Our risk appetite differs per risk type:
- Strategic risks: we aim to deliver on our strategic ambitions and priorities, and are willing to accept reasonable risks to achieve this;
- Operational risks: we face operational challenges which require an appropriate level of management attention. The overall objective is to avoid risks that could negatively impact our goal to achieve operational efficiency, while ensuring our quality standards are unaffected;
- Financial risks: our financial strategy is focused on a strong financial position and creating long-term value for our shareholders; and
- Legal and regulatory risks: we strive to be fully compliant with our code of conduct and national and international laws and regulations of the markets in which we operate.
The internal audit function of ASMI forms one of the key elements to address the topics of risk management and internal control over financial reporting as required under the Code. To ensure the independence of this function, the Director Internal Audit reports to the Management Board and the Audit Committee. The Audit Committee is involved in reviewing and approving the audit plan for the year which the internal auditor executes.

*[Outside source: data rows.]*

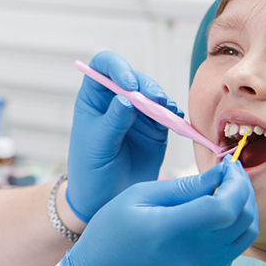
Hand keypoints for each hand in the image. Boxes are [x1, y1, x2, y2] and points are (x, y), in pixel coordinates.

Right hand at [60, 158, 257, 265]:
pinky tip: (212, 219)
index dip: (236, 182)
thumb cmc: (113, 234)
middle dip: (244, 189)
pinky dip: (232, 229)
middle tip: (230, 174)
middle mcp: (194, 259)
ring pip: (247, 235)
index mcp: (172, 232)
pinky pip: (234, 251)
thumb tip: (222, 174)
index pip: (226, 208)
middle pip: (244, 219)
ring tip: (225, 192)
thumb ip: (186, 186)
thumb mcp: (140, 196)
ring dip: (243, 208)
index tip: (228, 166)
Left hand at [66, 51, 183, 222]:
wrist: (105, 199)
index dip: (118, 67)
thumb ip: (112, 121)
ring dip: (162, 99)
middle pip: (135, 78)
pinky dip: (173, 113)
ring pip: (154, 94)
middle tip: (156, 101)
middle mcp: (117, 100)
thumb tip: (127, 98)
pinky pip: (167, 113)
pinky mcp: (155, 127)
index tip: (129, 84)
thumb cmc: (90, 171)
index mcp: (94, 98)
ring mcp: (138, 113)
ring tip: (168, 112)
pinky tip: (175, 118)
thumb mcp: (97, 145)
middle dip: (147, 86)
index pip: (104, 67)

The internal auditor regularly provides updates on its findings to the Audit Committee.
CONTROL EFFECTIVENESS STATEMENT
The Management Board is responsible for ASMI’s Internal Risk Management and Control Framework. This system is designed to manage the main risks that may prevent ASMI from achieving its objectives. However, this system cannot provide absolute assurance that material misstatements, fraud and violations of laws and regulations can be avoided. The Internal Risk Management and Control Framework and the evaluation of the effectiveness of our internal controls and areas for improvement are regularly discussed with the Audit Committee and KPMG Accountants, our external auditor. The Audit Committee reports on these matters to the Supervisory Board.
The Management Board conducted an evaluation of the effectiveness of our internal control over financial reporting based on the Internal Control – Integrated Framework issued by the COSO. Based on this evaluation of the effectiveness of the Company’s internal control over financial reporting, all members of the Management Board concluded that, as of December 31, 2015, the Company’s internal control over financial reporting was effective and provides reasonable assurance for the reliability of financial reporting and the preparation of financial statements for external purposes in accordance with generally accepted accounting principles. In addition, to the best of the knowledge of the Management Board, the management report includes a fair review of the development and performance of the business and the position of the Company and the undertakings included in the consolidation as a whole, as well as a description of the principal risks and uncertainties that the Company faces. No changes to the Company’s internal control over financial reporting have occurred during 2015 that have materially affected, or are reasonably likely to materially affect, the Company’s internal control over financial reporting.
All internal control systems, no matter how well designed and implemented, have inherent limitations. Even systems determined to be effective may not prevent or detect misstatements or fraud and can only provide reasonable assurance with respect to disclosure and financial statement presentation and reporting. Additionally, projections of any evaluation of effectiveness to future periods are subject to the risk that controls may become inadequate due to changed conditions and that the degree of compliance with the policies or procedures may deteriorate.
In view of all of the above, the Management Board believes that it complies with the requirements of best practice provision II.1.5 of the Code.